■ **Problem A**:
Answer these questions using the article on health care during incarceration:
(i) How many people are incarcerated in Ontario's jails and prisons each year?
(ii) In which university department is Kouyoumdjian an assistant professor?
(iii) What two kinds of data does her research link?
■ **Problem B**:
Decide whether each statement agrees with the article on health care during incarceration, and back each yes or no with a quotation from it:
(i) Kouyoumdjian works as a family physician at a federal prison.
(ii) In Canada, access to health care during incarceration is a human right.
(iii) Kouyoumdjian collaborates only with researchers in her own discipline.
■ **Problem C**: Extend the article on health care during incarceration, beginning right after its last sentence.

Document section START

Improving health care of people experiencing incarceration
Each year, over 40,000 people are incarcerated in Ontario’s jails and prisons– many with significant medical and psychiatric conditions like mental illness, hepatitis C infection, and addictions.
In Canada, access to health care during incarceration is a human right, and health care can support people who experience incarceration in improving their health and well-being, says family physician Fiona Kouyoumdjian, adding that many of the social determinants of health directly overlap with the social determinants of incarceration.
Kouyoumdjian is a family physician at a provincial jail and an assistant professor with McMaster University’s Department of Family Medicine and she leads a research program that aims to prevent incarceration, improve health care in prisons, and support health and community reintegration for people at the time of prison release.
Her research uses various methods to describe the health status and health care use of people who experience incarceration, including through the linkage of correctional and health administrative data. She collaborates with government and non-government stakeholders as well as researchers in other disciplines to influence practice and policy to improve health outcomes in this population.

Document section END
Entries provided START

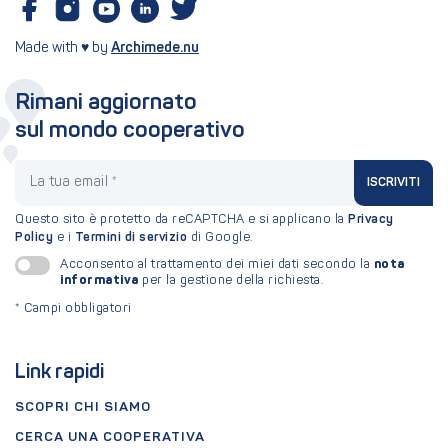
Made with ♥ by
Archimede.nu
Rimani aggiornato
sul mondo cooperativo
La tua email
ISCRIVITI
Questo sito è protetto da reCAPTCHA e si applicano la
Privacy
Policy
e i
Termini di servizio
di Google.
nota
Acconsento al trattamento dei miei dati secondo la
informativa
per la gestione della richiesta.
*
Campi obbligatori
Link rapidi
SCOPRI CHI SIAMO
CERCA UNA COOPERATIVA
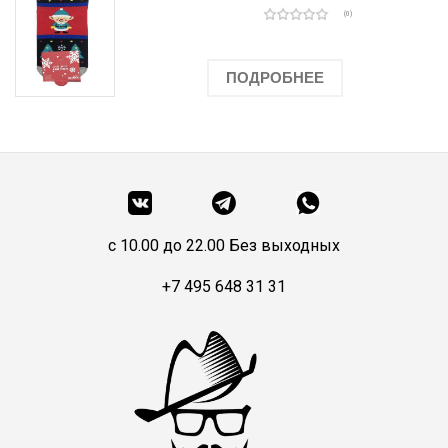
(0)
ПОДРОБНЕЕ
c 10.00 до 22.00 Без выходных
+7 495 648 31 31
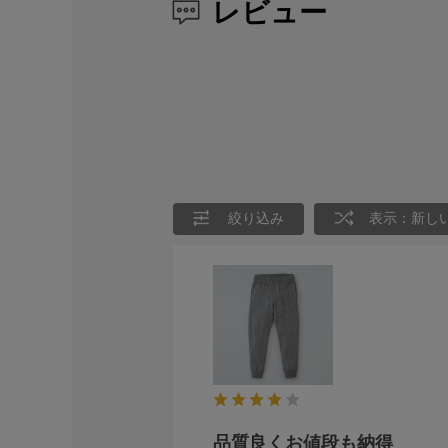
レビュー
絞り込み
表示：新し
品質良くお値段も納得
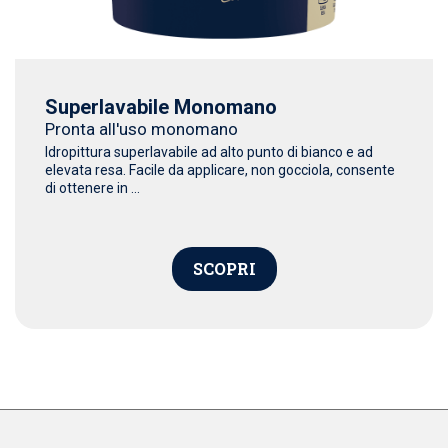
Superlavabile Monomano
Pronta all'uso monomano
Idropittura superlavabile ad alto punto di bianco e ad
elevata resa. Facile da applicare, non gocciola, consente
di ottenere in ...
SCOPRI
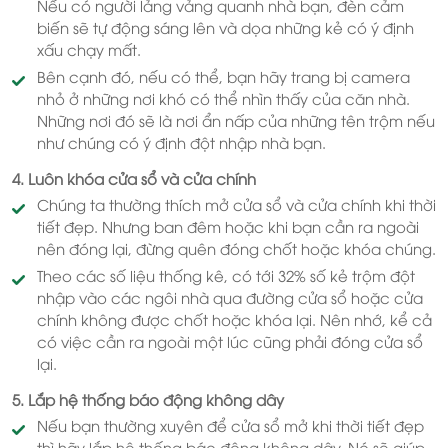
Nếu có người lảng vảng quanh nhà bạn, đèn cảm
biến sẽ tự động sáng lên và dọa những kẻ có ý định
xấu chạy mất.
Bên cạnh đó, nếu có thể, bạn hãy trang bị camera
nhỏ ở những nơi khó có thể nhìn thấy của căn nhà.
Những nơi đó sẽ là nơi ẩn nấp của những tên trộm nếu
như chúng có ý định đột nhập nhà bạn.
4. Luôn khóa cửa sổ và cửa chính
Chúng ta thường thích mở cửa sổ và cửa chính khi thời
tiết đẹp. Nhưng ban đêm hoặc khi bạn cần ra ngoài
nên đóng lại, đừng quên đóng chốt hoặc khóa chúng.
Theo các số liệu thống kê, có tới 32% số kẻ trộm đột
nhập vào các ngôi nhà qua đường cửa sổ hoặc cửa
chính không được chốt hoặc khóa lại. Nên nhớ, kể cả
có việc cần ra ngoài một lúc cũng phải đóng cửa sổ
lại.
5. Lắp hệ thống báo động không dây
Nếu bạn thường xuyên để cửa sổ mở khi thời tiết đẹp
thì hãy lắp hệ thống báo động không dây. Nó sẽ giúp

Entries provided END

■ **Answer area A**:
(i) Over 40,000
(ii) McMaster University's Department of Family Medicine
(iii) Correctional and health administrative data

■ **Answer area B**:
(i) No: "a family physician at a provincial jail"
(ii) Yes: "In Canada, access to health care during incarceration is a human right"
(iii) No: "as well as researchers in other disciplines"

■ **Answer area C**:
Kouyoumdjian’s research on the rates and causes of death in people who experience incarceration contributed to the decision to implement overdose prevention training in prisons and to distribute naloxone kits to people at the time of release from prison.
Dr. Claire Bodkin is a resident physician with the department of family medicine. She has been working with Kouyoumdjian since she was a McMaster medical student. She credits working with Kouyoumdjian as instrumental to shaping her career trajectory.
“One of the things I’ve learned from Fiona is how to embrace the role of a clinician investigator – how to ground research in the clinical work that I’m doing with people, and how to develop research questions or lines of study from the work that I’m doing as a clinician,” says Bodkin.
“My hope is that the research I work on leads to improved care for people who experience incarceration, and also imagining and building a world where we don’t have prisons and people are not incarcerated.”
The prison health research program is one of many initiatives within the newly launched David Braley Primary Care Research Collaborative in the Department of Family Medicine at McMaster.